EXERCISE
Down to the final line, return the records unchanged.

ENTRIES PROVIDED
• • • • •
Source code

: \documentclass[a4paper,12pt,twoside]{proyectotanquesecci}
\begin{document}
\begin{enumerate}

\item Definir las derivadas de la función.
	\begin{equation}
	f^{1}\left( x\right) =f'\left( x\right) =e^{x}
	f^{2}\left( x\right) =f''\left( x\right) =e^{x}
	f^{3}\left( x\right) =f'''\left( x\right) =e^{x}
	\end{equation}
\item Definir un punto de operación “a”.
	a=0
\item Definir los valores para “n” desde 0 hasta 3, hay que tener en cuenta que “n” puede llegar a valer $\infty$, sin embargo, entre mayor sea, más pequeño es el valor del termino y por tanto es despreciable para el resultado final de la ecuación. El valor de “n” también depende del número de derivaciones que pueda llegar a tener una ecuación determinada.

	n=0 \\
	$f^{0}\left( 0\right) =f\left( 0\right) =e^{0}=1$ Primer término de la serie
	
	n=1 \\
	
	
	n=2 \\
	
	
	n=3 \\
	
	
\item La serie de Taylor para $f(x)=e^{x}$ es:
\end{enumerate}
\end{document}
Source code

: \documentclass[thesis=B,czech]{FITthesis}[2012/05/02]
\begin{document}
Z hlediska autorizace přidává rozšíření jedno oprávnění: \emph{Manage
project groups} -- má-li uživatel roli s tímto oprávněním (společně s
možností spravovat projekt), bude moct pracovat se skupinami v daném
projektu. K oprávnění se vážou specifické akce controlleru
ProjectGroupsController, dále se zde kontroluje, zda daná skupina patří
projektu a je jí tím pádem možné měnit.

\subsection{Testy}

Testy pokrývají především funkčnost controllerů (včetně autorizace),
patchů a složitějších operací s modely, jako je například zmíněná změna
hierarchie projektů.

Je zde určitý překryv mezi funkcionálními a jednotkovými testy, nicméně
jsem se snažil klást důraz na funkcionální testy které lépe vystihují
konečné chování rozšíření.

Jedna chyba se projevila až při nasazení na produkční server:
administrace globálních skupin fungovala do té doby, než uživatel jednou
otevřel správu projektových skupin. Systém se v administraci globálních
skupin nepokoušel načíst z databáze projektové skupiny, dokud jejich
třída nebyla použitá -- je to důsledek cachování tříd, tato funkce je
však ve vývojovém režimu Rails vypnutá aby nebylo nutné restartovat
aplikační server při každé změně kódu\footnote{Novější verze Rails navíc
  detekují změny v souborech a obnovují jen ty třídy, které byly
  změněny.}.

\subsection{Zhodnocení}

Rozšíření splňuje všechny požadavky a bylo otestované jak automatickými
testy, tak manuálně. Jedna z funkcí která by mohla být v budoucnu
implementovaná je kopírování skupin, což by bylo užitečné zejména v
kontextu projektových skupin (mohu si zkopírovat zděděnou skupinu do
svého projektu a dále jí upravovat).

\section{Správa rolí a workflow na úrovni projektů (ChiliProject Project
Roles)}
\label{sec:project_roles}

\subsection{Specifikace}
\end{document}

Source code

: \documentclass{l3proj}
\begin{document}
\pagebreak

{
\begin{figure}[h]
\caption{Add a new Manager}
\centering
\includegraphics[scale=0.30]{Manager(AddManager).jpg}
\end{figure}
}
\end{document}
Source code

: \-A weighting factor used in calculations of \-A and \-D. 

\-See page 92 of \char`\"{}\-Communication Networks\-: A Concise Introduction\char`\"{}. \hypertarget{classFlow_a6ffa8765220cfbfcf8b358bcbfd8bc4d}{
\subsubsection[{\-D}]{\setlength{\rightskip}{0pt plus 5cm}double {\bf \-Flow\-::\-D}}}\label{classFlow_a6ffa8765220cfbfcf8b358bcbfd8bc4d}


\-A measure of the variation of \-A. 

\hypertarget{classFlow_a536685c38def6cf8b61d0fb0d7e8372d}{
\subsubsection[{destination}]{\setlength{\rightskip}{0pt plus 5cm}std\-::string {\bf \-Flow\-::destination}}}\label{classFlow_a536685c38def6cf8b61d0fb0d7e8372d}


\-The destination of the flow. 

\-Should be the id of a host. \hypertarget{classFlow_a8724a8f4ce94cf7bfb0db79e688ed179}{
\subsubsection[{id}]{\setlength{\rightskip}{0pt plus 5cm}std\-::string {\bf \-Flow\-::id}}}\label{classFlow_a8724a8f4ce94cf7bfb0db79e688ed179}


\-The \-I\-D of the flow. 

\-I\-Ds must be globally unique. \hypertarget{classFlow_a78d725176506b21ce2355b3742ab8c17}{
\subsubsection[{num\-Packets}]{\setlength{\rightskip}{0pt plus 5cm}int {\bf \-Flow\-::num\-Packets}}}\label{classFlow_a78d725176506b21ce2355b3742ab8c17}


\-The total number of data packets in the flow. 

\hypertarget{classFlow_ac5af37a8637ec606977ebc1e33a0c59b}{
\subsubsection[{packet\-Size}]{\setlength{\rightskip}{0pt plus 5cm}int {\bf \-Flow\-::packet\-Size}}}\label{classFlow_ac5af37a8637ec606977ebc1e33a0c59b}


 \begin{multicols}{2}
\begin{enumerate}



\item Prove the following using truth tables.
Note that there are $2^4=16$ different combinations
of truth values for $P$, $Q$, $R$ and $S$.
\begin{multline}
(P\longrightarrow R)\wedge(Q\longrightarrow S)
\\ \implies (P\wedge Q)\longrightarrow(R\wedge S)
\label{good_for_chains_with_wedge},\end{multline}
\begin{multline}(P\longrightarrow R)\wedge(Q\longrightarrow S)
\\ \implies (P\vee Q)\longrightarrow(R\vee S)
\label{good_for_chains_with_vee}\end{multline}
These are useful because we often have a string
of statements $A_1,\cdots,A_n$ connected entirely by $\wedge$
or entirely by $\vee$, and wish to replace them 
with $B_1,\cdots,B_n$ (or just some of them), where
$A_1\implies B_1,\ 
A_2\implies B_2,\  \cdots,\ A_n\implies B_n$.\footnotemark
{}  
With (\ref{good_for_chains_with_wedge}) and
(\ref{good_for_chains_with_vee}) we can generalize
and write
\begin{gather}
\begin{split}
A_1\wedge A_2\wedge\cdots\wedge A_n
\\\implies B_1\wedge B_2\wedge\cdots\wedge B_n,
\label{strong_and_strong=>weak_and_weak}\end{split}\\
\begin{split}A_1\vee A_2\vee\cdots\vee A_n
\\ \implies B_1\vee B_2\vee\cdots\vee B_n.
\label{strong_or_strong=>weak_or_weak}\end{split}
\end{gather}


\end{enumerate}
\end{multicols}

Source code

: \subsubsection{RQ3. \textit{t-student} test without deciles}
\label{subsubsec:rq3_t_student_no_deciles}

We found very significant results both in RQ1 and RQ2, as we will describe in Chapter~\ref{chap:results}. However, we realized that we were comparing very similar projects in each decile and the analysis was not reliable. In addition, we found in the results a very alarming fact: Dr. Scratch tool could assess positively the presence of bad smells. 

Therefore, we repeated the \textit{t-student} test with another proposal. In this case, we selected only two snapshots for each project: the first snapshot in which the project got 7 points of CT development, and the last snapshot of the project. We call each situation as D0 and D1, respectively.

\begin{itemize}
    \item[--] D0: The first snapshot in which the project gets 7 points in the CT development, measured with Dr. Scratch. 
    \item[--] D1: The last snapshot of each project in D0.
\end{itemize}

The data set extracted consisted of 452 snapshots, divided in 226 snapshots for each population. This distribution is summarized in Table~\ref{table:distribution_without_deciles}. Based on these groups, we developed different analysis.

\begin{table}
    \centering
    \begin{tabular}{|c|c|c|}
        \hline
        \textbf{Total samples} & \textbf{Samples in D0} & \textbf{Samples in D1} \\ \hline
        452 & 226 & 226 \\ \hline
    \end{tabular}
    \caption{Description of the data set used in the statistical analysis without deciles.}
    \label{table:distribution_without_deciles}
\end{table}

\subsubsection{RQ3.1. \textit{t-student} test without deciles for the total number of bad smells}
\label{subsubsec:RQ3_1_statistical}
• • • • •
ANSWER BOX
Source code

: \documentclass[a4paper,12pt,twoside]{proyectotanquesecci}
\begin{document}
\begin{enumerate}

\item Definir las derivadas de la función.
	\begin{equation}
	f^{1}\left( x\right) =f'\left( x\right) =e^{x}
	f^{2}\left( x\right) =f''\left( x\right) =e^{x}
	f^{3}\left( x\right) =f'''\left( x\right) =e^{x}
	\end{equation}
\item Definir un punto de operación “a”.
	a=0
\item Definir los valores para “n” desde 0 hasta 3, hay que tener en cuenta que “n” puede llegar a valer $\infty$, sin embargo, entre mayor sea, más pequeño es el valor del termino y por tanto es despreciable para el resultado final de la ecuación. El valor de “n” también depende del número de derivaciones que pueda llegar a tener una ecuación determinada.

	n=0 \\
	$f^{0}\left( 0\right) =f\left( 0\right) =e^{0}=1$ Primer término de la serie
	
	n=1 \\
	
	
	n=2 \\
	
	
	n=3 \\
	
	
\item La serie de Taylor para $f(x)=e^{x}$ es:
\end{enumerate}
\end{document}
Source code

: \documentclass[thesis=B,czech]{FITthesis}[2012/05/02]
\begin{document}
Z hlediska autorizace přidává rozšíření jedno oprávnění: \emph{Manage
project groups} -- má-li uživatel roli s tímto oprávněním (společně s
možností spravovat projekt), bude moct pracovat se skupinami v daném
projektu. K oprávnění se vážou specifické akce controlleru
ProjectGroupsController, dále se zde kontroluje, zda daná skupina patří
projektu a je jí tím pádem možné měnit.

\subsection{Testy}

Testy pokrývají především funkčnost controllerů (včetně autorizace),
patchů a složitějších operací s modely, jako je například zmíněná změna
hierarchie projektů.

Je zde určitý překryv mezi funkcionálními a jednotkovými testy, nicméně
jsem se snažil klást důraz na funkcionální testy které lépe vystihují
konečné chování rozšíření.

Jedna chyba se projevila až při nasazení na produkční server:
administrace globálních skupin fungovala do té doby, než uživatel jednou
otevřel správu projektových skupin. Systém se v administraci globálních
skupin nepokoušel načíst z databáze projektové skupiny, dokud jejich
třída nebyla použitá -- je to důsledek cachování tříd, tato funkce je
však ve vývojovém režimu Rails vypnutá aby nebylo nutné restartovat
aplikační server při každé změně kódu\footnote{Novější verze Rails navíc
  detekují změny v souborech a obnovují jen ty třídy, které byly
  změněny.}.

\subsection{Zhodnocení}

Rozšíření splňuje všechny požadavky a bylo otestované jak automatickými
testy, tak manuálně. Jedna z funkcí která by mohla být v budoucnu
implementovaná je kopírování skupin, což by bylo užitečné zejména v
kontextu projektových skupin (mohu si zkopírovat zděděnou skupinu do
svého projektu a dále jí upravovat).

\section{Správa rolí a workflow na úrovni projektů (ChiliProject Project
Roles)}
\label{sec:project_roles}

\subsection{Specifikace}
\end{document}

Source code

: \documentclass{l3proj}
\begin{document}
\pagebreak

{
\begin{figure}[h]
\caption{Add a new Manager}
\centering
\includegraphics[scale=0.30]{Manager(AddManager).jpg}
\end{figure}
}
\end{document}
Source code

: \-A weighting factor used in calculations of \-A and \-D. 

\-See page 92 of \char`\"{}\-Communication Networks\-: A Concise Introduction\char`\"{}. \hypertarget{classFlow_a6ffa8765220cfbfcf8b358bcbfd8bc4d}{
\subsubsection[{\-D}]{\setlength{\rightskip}{0pt plus 5cm}double {\bf \-Flow\-::\-D}}}\label{classFlow_a6ffa8765220cfbfcf8b358bcbfd8bc4d}


\-A measure of the variation of \-A. 

\hypertarget{classFlow_a536685c38def6cf8b61d0fb0d7e8372d}{
\subsubsection[{destination}]{\setlength{\rightskip}{0pt plus 5cm}std\-::string {\bf \-Flow\-::destination}}}\label{classFlow_a536685c38def6cf8b61d0fb0d7e8372d}


\-The destination of the flow. 

\-Should be the id of a host. \hypertarget{classFlow_a8724a8f4ce94cf7bfb0db79e688ed179}{
\subsubsection[{id}]{\setlength{\rightskip}{0pt plus 5cm}std\-::string {\bf \-Flow\-::id}}}\label{classFlow_a8724a8f4ce94cf7bfb0db79e688ed179}


\-The \-I\-D of the flow. 

\-I\-Ds must be globally unique. \hypertarget{classFlow_a78d725176506b21ce2355b3742ab8c17}{
\subsubsection[{num\-Packets}]{\setlength{\rightskip}{0pt plus 5cm}int {\bf \-Flow\-::num\-Packets}}}\label{classFlow_a78d725176506b21ce2355b3742ab8c17}


\-The total number of data packets in the flow. 

\hypertarget{classFlow_ac5af37a8637ec606977ebc1e33a0c59b}{
\subsubsection[{packet\-Size}]{\setlength{\rightskip}{0pt plus 5cm}int {\bf \-Flow\-::packet\-Size}}}\label{classFlow_ac5af37a8637ec606977ebc1e33a0c59b}


 \begin{multicols}{2}
\begin{enumerate}



\item Prove the following using truth tables.
Note that there are $2^4=16$ different combinations
of truth values for $P$, $Q$, $R$ and $S$.
\begin{multline}
(P\longrightarrow R)\wedge(Q\longrightarrow S)
\\ \implies (P\wedge Q)\longrightarrow(R\wedge S)
\label{good_for_chains_with_wedge},\end{multline}
\begin{multline}(P\longrightarrow R)\wedge(Q\longrightarrow S)
\\ \implies (P\vee Q)\longrightarrow(R\vee S)
\label{good_for_chains_with_vee}\end{multline}
These are useful because we often have a string
of statements $A_1,\cdots,A_n$ connected entirely by $\wedge$
or entirely by $\vee$, and wish to replace them 
with $B_1,\cdots,B_n$ (or just some of them), where
$A_1\implies B_1,\ 
A_2\implies B_2,\  \cdots,\ A_n\implies B_n$.\footnotemark
{}  
With (\ref{good_for_chains_with_wedge}) and
(\ref{good_for_chains_with_vee}) we can generalize
and write
\begin{gather}
\begin{split}
A_1\wedge A_2\wedge\cdots\wedge A_n
\\\implies B_1\wedge B_2\wedge\cdots\wedge B_n,
\label{strong_and_strong=>weak_and_weak}\end{split}\\
\begin{split}A_1\vee A_2\vee\cdots\vee A_n
\\ \implies B_1\vee B_2\vee\cdots\vee B_n.
\label{strong_or_strong=>weak_or_weak}\end{split}
\end{gather}


\end{enumerate}
\end{multicols}

Source code

: \subsubsection{RQ3. \textit{t-student} test without deciles}
\label{subsubsec:rq3_t_student_no_deciles}

We found very significant results both in RQ1 and RQ2, as we will describe in Chapter~\ref{chap:results}. However, we realized that we were comparing very similar projects in each decile and the analysis was not reliable. In addition, we found in the results a very alarming fact: Dr. Scratch tool could assess positively the presence of bad smells. 

Therefore, we repeated the \textit{t-student} test with another proposal. In this case, we selected only two snapshots for each project: the first snapshot in which the project got 7 points of CT development, and the last snapshot of the project. We call each situation as D0 and D1, respectively.

\begin{itemize}
    \item[--] D0: The first snapshot in which the project gets 7 points in the CT development, measured with Dr. Scratch. 
    \item[--] D1: The last snapshot of each project in D0.
\end{itemize}

The data set extracted consisted of 452 snapshots, divided in 226 snapshots for each population. This distribution is summarized in Table~\ref{table:distribution_without_deciles}. Based on these groups, we developed different analysis.

\begin{table}
    \centering
    \begin{tabular}{|c|c|c|}
        \hline
        \textbf{Total samples} & \textbf{Samples in D0} & \textbf{Samples in D1} \\ \hline
        452 & 226 & 226 \\ \hline
    \end{tabular}
    \caption{Description of the data set used in the statistical analysis without deciles.}
    \label{table:distribution_without_deciles}
\end{table}

\subsubsection{RQ3.1. \textit{t-student} test without deciles for the total number of bad smells}
\label{subsubsec:RQ3_1_statistical}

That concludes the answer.